保証人 ・・・・・・・・・・・・・・・・・・・・・弁護士・持田秀樹

 空クレジットの連帯保証人の責任が否定された事例(最高裁判所第一小法廷平成一四年七月一一日判決)

 売主と買主が示し合わせて、商品売買を装い、信販会社と立替払契約を締結し信販会社からから売買代金を騙し取る手口を空クレジットといいます。このような空クレジットに基づく立替払金支払債務を連帯保証した者の責任はどのようになるのでしょうか。

 この点について、従来の下級審の裁判例は、統一されていませんでした。しかし、昨年(平成一四年)七月に最高裁判所は、「商品の売買契約の成立が立替払契約の前提となるから、商品売買契約の成否は、原則として、保証契約の重要な要素である」とした上で、商品代金の立替払契約が空クレジット契約である場合には、同契約上の債務を保証する契約の意思表示に錯誤があり、連帯保証契約は無効として、信販会社の連帯保証人に対する請求を棄却し、空クレジットの保証について、判断を示しました。これによって、以後は、下級審においても、空クレジットの連帯保証を原則として無効と判断することになると思われます。

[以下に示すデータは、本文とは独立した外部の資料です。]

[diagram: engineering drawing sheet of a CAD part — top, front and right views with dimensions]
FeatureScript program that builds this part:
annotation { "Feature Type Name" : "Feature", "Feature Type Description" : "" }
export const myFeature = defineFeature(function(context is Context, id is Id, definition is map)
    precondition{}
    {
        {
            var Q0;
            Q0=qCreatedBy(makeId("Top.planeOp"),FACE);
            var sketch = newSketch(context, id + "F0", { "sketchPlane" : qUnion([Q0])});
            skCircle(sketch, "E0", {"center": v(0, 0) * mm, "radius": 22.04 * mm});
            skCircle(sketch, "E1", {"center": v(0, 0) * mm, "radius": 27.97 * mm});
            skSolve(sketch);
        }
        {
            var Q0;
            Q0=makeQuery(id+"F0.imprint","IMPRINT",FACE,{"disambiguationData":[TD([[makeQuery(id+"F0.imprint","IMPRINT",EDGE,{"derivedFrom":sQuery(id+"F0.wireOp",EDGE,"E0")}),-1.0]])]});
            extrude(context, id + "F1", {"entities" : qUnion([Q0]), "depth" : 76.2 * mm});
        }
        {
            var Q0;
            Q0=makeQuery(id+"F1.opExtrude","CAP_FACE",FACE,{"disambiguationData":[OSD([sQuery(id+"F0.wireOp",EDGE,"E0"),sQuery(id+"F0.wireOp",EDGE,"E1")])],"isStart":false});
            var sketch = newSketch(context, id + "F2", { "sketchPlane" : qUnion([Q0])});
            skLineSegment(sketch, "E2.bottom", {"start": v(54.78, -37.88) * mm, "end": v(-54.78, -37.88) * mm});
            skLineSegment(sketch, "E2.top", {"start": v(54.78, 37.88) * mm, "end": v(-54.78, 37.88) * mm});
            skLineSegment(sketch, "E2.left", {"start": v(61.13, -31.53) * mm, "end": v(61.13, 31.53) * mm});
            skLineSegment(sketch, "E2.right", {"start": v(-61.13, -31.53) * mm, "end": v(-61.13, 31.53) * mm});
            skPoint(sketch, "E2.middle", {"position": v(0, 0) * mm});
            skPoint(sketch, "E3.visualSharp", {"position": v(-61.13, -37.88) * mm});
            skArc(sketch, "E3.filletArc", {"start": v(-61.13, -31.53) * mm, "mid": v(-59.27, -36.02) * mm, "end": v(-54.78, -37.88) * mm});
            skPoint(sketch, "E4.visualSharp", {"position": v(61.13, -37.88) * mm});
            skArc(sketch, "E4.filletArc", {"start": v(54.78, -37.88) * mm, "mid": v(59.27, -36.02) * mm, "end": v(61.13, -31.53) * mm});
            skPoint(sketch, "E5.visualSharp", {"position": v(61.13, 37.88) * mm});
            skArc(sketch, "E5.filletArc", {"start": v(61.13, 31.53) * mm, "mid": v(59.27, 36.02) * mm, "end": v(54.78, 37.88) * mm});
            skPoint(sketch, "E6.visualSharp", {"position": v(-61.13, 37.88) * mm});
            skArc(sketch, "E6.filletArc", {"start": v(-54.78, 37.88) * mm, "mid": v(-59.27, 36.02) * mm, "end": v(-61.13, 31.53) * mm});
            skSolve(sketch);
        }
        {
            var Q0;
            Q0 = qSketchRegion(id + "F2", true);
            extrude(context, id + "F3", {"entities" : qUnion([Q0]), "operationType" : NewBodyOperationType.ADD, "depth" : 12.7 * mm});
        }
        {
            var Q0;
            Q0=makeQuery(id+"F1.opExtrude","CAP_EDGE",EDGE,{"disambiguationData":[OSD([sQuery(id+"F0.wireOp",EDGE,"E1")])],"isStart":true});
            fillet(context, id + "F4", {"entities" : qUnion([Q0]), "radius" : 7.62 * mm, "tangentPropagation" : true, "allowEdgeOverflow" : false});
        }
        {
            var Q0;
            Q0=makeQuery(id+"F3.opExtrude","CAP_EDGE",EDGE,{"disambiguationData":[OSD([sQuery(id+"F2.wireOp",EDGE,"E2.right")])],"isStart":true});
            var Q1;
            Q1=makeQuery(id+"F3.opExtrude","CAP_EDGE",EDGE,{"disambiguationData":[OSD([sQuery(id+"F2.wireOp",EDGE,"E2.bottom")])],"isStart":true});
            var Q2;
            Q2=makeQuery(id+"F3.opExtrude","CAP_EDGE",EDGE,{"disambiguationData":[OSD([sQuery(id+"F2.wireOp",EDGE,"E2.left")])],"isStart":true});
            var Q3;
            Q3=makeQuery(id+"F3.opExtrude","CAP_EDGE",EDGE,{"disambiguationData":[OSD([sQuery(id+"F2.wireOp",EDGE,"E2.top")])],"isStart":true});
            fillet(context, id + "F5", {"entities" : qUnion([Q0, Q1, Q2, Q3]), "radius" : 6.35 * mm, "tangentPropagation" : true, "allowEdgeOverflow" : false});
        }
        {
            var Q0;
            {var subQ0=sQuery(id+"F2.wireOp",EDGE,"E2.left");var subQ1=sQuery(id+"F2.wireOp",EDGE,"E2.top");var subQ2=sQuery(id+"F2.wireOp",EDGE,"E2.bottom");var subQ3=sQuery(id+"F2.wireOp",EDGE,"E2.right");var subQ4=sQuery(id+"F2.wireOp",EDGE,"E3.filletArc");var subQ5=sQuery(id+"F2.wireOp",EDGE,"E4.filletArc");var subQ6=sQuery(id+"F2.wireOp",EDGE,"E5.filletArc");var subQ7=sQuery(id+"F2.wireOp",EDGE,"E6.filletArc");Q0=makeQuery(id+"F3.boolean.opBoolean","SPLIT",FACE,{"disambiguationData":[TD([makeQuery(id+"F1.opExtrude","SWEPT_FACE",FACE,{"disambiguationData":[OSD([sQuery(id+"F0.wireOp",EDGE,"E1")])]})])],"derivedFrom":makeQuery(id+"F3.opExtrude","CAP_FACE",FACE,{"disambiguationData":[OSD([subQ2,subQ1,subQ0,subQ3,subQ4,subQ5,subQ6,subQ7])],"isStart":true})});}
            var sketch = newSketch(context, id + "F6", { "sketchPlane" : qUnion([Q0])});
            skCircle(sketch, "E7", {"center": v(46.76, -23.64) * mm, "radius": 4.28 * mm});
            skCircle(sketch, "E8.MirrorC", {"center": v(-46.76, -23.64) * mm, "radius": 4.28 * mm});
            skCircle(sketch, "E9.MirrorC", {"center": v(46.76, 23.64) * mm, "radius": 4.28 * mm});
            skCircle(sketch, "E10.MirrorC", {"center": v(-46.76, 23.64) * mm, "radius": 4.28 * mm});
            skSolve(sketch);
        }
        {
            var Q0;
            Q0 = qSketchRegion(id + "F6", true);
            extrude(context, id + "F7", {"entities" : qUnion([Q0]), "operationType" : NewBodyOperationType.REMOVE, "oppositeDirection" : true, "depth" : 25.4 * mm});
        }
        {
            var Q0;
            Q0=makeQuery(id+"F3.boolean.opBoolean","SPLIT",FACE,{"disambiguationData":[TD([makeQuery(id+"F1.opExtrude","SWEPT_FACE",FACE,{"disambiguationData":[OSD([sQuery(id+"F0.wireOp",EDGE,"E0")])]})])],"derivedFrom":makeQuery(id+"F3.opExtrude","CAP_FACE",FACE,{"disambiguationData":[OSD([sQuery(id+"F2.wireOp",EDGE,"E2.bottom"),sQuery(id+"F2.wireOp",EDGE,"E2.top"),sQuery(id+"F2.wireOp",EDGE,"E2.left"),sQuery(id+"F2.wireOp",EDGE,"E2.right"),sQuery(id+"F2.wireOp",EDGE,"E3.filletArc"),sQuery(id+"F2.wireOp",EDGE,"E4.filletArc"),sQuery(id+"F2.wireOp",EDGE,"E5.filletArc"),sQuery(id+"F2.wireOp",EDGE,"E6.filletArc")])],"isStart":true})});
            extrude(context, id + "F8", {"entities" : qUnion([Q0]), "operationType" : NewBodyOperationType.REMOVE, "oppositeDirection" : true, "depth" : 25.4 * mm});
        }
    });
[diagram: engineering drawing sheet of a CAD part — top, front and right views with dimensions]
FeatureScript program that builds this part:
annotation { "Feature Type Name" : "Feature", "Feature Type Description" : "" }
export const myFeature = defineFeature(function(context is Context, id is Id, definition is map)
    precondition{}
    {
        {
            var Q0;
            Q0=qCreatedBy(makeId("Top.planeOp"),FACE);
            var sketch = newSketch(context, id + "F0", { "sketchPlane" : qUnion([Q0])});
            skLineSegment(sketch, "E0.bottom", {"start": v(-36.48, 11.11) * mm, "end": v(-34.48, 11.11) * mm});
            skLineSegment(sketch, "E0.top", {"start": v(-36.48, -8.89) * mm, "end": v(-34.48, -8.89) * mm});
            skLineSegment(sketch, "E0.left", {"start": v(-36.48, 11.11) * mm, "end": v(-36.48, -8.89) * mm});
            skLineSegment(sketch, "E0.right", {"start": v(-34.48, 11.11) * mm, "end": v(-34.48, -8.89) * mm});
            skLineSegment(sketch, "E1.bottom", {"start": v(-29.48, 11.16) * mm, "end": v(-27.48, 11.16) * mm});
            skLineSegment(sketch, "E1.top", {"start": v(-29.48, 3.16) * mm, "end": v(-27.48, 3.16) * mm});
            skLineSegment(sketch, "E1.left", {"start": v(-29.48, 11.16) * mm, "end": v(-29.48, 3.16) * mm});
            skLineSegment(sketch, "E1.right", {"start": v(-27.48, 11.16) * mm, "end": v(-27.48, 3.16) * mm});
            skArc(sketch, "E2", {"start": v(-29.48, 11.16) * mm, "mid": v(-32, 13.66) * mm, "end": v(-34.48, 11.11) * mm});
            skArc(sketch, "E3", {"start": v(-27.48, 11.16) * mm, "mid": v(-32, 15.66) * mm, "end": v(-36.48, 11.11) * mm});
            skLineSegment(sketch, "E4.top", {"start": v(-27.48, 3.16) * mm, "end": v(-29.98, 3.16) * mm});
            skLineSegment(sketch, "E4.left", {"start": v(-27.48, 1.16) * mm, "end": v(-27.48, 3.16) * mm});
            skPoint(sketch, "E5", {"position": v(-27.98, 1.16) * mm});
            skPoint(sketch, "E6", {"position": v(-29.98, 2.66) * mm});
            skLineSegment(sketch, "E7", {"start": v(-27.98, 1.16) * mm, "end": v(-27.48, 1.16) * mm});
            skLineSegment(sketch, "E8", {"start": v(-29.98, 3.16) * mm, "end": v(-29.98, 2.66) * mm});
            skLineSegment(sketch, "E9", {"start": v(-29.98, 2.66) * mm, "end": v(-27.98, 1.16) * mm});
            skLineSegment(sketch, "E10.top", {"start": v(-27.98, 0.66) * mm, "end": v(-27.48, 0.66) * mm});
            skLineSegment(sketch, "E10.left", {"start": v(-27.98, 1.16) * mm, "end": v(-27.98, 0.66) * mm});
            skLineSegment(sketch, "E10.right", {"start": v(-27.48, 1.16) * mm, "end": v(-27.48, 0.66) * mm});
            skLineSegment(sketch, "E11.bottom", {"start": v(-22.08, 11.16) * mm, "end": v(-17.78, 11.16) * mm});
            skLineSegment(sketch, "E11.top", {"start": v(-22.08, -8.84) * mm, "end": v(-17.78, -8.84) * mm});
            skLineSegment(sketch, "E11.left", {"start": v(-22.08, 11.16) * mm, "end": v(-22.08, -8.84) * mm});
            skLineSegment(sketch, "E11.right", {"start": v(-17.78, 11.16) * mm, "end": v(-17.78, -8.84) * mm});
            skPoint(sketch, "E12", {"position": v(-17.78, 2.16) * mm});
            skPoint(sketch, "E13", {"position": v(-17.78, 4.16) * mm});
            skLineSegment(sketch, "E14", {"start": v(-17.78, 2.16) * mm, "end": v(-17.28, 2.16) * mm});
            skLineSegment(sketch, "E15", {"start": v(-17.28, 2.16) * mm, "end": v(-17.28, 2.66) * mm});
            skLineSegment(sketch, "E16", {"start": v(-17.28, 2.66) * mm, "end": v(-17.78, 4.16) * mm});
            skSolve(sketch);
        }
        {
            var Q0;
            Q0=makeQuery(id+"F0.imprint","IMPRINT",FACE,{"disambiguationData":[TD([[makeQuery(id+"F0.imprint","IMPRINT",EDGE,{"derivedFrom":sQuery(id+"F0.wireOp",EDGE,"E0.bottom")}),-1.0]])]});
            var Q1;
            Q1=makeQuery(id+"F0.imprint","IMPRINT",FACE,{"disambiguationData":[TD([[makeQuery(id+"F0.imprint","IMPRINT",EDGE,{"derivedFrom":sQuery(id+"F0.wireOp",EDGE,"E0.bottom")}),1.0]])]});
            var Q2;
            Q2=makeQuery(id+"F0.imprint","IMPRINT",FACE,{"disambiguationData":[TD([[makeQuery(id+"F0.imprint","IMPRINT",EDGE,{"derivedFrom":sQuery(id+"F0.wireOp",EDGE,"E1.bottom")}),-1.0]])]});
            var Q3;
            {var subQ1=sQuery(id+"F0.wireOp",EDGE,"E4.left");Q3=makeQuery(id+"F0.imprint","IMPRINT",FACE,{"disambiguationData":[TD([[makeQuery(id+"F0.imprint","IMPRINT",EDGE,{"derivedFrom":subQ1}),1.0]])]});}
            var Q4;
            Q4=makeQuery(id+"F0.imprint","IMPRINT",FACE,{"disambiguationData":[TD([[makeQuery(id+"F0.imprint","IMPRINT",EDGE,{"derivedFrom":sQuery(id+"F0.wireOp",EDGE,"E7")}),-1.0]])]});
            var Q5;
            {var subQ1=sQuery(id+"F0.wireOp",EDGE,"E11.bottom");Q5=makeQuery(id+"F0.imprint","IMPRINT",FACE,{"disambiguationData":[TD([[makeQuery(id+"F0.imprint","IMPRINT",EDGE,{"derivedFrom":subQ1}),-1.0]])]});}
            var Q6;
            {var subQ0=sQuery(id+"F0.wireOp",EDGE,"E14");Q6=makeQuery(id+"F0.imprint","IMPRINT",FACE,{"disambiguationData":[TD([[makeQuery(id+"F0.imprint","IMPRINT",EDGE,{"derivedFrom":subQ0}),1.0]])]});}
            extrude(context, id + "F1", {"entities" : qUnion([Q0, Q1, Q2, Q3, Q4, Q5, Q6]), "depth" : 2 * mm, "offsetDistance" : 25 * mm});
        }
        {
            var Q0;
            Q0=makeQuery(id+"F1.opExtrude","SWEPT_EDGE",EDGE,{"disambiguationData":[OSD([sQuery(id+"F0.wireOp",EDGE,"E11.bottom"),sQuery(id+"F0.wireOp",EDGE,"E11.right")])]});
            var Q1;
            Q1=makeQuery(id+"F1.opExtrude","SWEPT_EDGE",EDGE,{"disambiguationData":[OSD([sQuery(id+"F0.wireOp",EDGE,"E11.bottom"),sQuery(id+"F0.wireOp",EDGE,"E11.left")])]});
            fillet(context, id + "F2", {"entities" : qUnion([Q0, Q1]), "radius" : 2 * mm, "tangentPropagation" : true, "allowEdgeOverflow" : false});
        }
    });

 この判例は、空クレジットに関するものであり、空リースに関する最高裁判所の判断はまだ示されていませんが、空リースの場合も、空クレジットと同様に、商品が引き渡されていない、つまり賃貸借契約が成立していないわけですから、同様の判断になると思われます。とはいえ、このような詐欺に引っかからないようにすることが第一ですので、保証をするときは十分な注意が必要です。